Playbook Objectives:

• Understand and identify potential threats to serverless architectures in DevSecOps.
• Test and evaluate the security proficiency of the IT team.
• Recognize areas of improvement and develop strategies to strengthen security defenses.
• Get hands-on experience on how to mitigate, respond, and manage cyber threats effectively.

Difficulty Level:

• Intermediate

Scenario:

• The company, Good Health Pharmaceuticals, is a leading player in the healthcare sector specializing in therapeutic drugs. They have recently shifted their IT operations towards DevSecOps in a serverless architecture. As part of their proactive approach to cybersecurity, they decided to conduct a Cyber Range exercise.
• Initially, everything was proceeding smoothly until a hefty piece of data was perceived missing from the Drug Research Division.

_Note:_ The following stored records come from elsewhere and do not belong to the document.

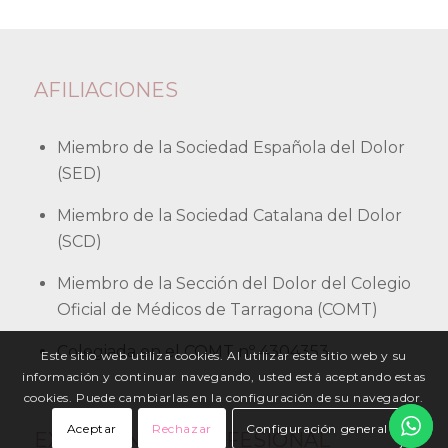
AFILIACIONES
Miembro de la Sociedad Española del Dolor
(SED)
Miembro de la Sociedad Catalana del Dolor
(SCD)
Miembro de la Sección del Dolor del Colegio
Oficial de Médicos de Tarragona (COMT)
Colegiada en el COMT nº 4304353
Este sitio web utiliza cookies. Al utilizar este sitio web y su
información y continuar navegando, usted está aceptando estas
cookies. Puede cambiarlas en la configuración de su navegador.
Aceptar
Rechazar
Configuración general
EXPERIENCIA PROFESIONAL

Further investigation revealed that an illicit script was siphoning off sensitive research data out of the system. The IT staff was taken by surprise as they hadn’t detected any glaring system vulnerabilities in their regular server checks.
• The CFO, Mr. Iain Harper, having been previously burnt by a cyber attack at his previous organization, insisted on this exercise. His understanding of the huge financial fallout that could leave the company crippled drove him to advocate for stringent cybersecurity norms.
• The exercise is primarily conducted to identify the security defects, test the team’s potential to ward off the security threats, and expose the IT personnel to real-world incident response scenarios. By running this exercise, the company aims to build a resilient system that would effectively secure the confidential data present in the cloud environment, protect the business-critical applications running on serverless architecture, and ensure business continuity in times of security attacks.

Category:

• Cybersecurity, DevSecOps, Serverless Infrastructure

Exercise Attack Steps:

• Identification of the initial system breach and the type of script used.
• Detecting the route the adversary used to infiltrate the serverless system.
• Analysing the DevSecOps process to ascertain the stage at which the breach occurred.
• Investigation of how the hacker bypassed the detection systems.
• Identifying the vulnerabilities the adversary leveraged in the serverless architecture.
• Running a controlled and similar attack in a test environment to understand the effectiveness of the current security safeguards.
• Developing strategies to mitigate the risks and patching the identified vulnerabilities.
• Running the controlled attack again after implementing the new security measures to validate their effectiveness.
• Dissipating lessons learned and revising security protocols accordingly.
• Lastly, Documentation of the entire process and updating the playbook as necessary.

This exercise would not only test the IT personnel’s dexterity in mitigating similar attacks in the future but also ensure robustness of the serverless architecture.